*GIVEN TEXT*.

Matthew Heywood Tueller (born 1957) is an American diplomat who formerly served as the United States Ambassador to Iraq. A career United States Foreign Service officer, he served as the United States Ambassador to Kuwait and Yemen as well.

Early life and education 
Tueller was born in Utah. His father, Blaine Carlson Tueller, was Foreign Service officer, and as a result, Tueller grew up in Europe, North Africa, and Latin America, including four years in Tangier, Morocco, where he learned Arabic.

Tueller earned a Bachelor of Arts degree from Brigham Young University and a Master of Public Policy from the Harvard Kennedy School.

Career

Early career 
Matthew Tueller is a career member of the Senior Foreign Service and his other overseas assignments have included Deputy Chief of Mission at Embassy Cairo; Political Minister Counselor at Embassy Baghdad; Deputy Chief of Mission at Embassy Kuwait; Political Counselor at Embassy Riyadh; Chief of the U.S. Office in Aden, Yemen; Deputy Chief of Mission at Embassy Doha; Political Officer at Embassy London; and Political Officer and Consular Officer at Embassy Amman. His Washington assignments have included Deputy Director in the Office of Northern Gulf Affairs and Egypt Desk Officer.

Ambassador to Kuwait
Tueller arrived in Kuwait on September 23, 2011. He was nominated as the U.S. Ambassador to Kuwait by President Barack Obama on May 4, 2011. His nomination was confirmed by the U.S. Senate on June 30, 2011, and he was sworn in by Deputy Secretary of State William J. Burns on September 8.

*WHAT TO DO*. Copy the Matthew Tueller biography between "Matthew Heywood Tueller" and "Harvard Kennedy School.", inclusive, swapping "Brigham Young University" for "BYU".

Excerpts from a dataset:
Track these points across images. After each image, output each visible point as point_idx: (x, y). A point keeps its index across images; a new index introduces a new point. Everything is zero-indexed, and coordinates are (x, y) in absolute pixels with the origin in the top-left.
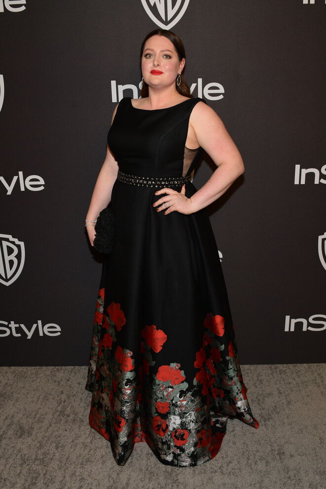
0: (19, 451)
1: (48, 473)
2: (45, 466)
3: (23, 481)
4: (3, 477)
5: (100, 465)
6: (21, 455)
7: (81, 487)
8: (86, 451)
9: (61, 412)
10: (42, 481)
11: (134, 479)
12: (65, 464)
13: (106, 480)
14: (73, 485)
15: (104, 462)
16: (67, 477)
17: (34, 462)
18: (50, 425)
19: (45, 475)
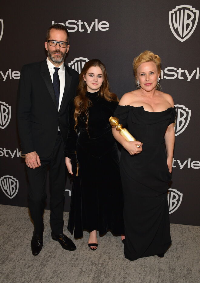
0: (90, 258)
1: (106, 272)
2: (104, 267)
3: (94, 274)
4: (83, 271)
5: (134, 271)
6: (91, 260)
7: (125, 281)
8: (125, 263)
9: (109, 240)
10: (104, 275)
11: (153, 281)
12: (115, 268)
13: (138, 279)
14: (120, 280)
15: (135, 270)
16: (117, 275)
17: (98, 265)
18: (104, 247)
19: (105, 272)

*SOLUTION*.
Matthew Heywood Tueller (born 1957) is an American diplomat who formerly served as the United States Ambassador to Iraq. A career United States Foreign Service officer, he served as the United States Ambassador to Kuwait and Yemen as well.

Early life and education 
Tueller was born in Utah. His father, Blaine Carlson Tueller, was Foreign Service officer, and as a result, Tueller grew up in Europe, North Africa, and Latin America, including four years in Tangier, Morocco, where he learned Arabic.

Tueller earned a Bachelor of Arts degree from BYU and a Master of Public Policy from the Harvard Kennedy School.